Pero mientras ellos se reían, Dios estaba reconciliando al mundo consigo mismo. Mientras el mundo veía fracaso, el cielo estaba ejecutando salvación.
Mientras los hombres gritaban: “¡crucifícale!”, Dios estaba diciendo: “ahí está el Cordero”. Y ÉL gritó: «¡Consumado es!»
- Creyeron que lo humillaban, y estaban coronándolo.
- Pensaron que lo vencían, y estaban siendo vencidos por su amor.
La cruz no fue un error del sistema. NO fue una precipitación o un desenlace inesperado o fortuito por lo que pasó en aquella pascua. Fue la sabiduría eterna de Dios. Ahí el poder quedó desnudo, la soberbia fue derrotada, y la falsa sabiduría quedó en evidencia.
- El mundo sigue creyendo que el poder salva. Dios declaró que la cruz es el poder.

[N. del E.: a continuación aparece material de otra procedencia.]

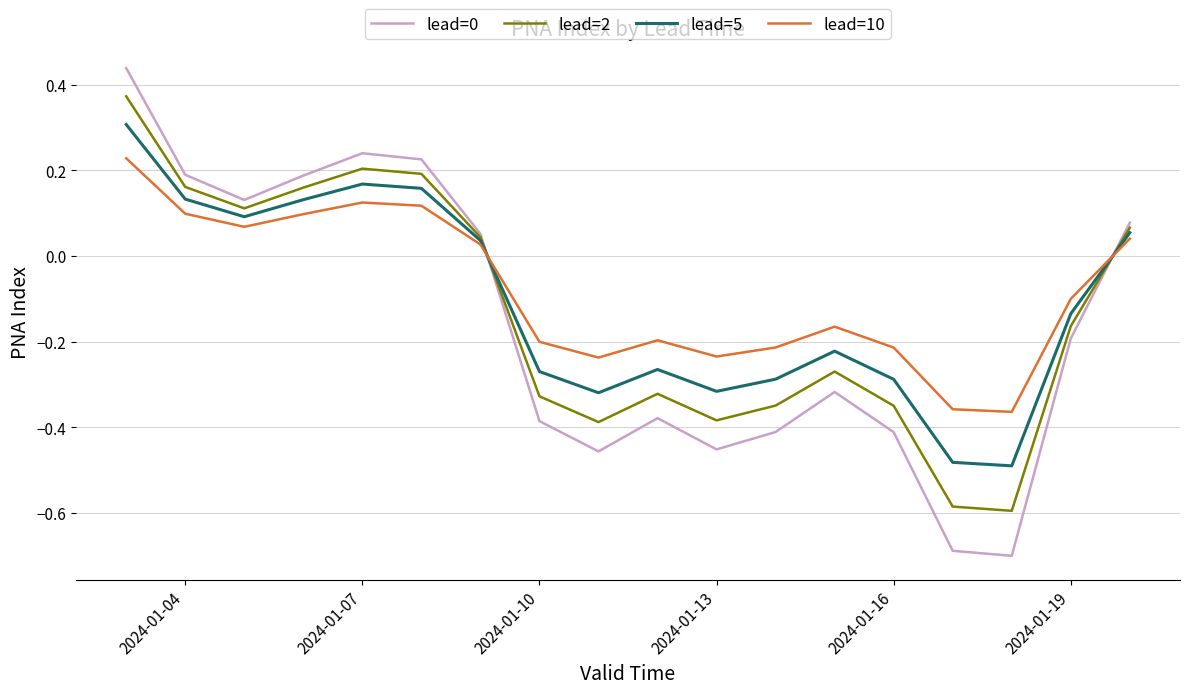

Which series ends up on top after the final intersection of lead=2 and lead=10?

lead=2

- El mundo se cree sabio. Dios salva a los que se reconocen necios.
- El mundo levanta tronos. Dios levantó una cruz.
Hoy no estamos hablando de política. Hoy no estamos hablando de sistemas. Hoy estamos hablando de señorío: ¿Quién gobierna tu corazón?
- ¿Tu razón?
- ¿Tu orgullo?
- ¿Tu autosuficiencia?
- ¿O Cristo?
Porque el problema nunca fue la falta de sabiduría, fue el rechazo al Sabio. Y hoy, delante de este Rey crucificado y resucitado, solo cabe una oración sincera, desnuda, humilde:
«Señor, dame un corazón entendido. Quita de mí la falsa sabiduría. Enséñame a discernir el bien del mal. Gobierna Tú lo que yo he gobernado mal. Reina Tú donde yo he fallado.»
Porque uno más grande que Salomón está aquí. Y este Rey no vino a ser servido, sino a dar su vida por nosotros.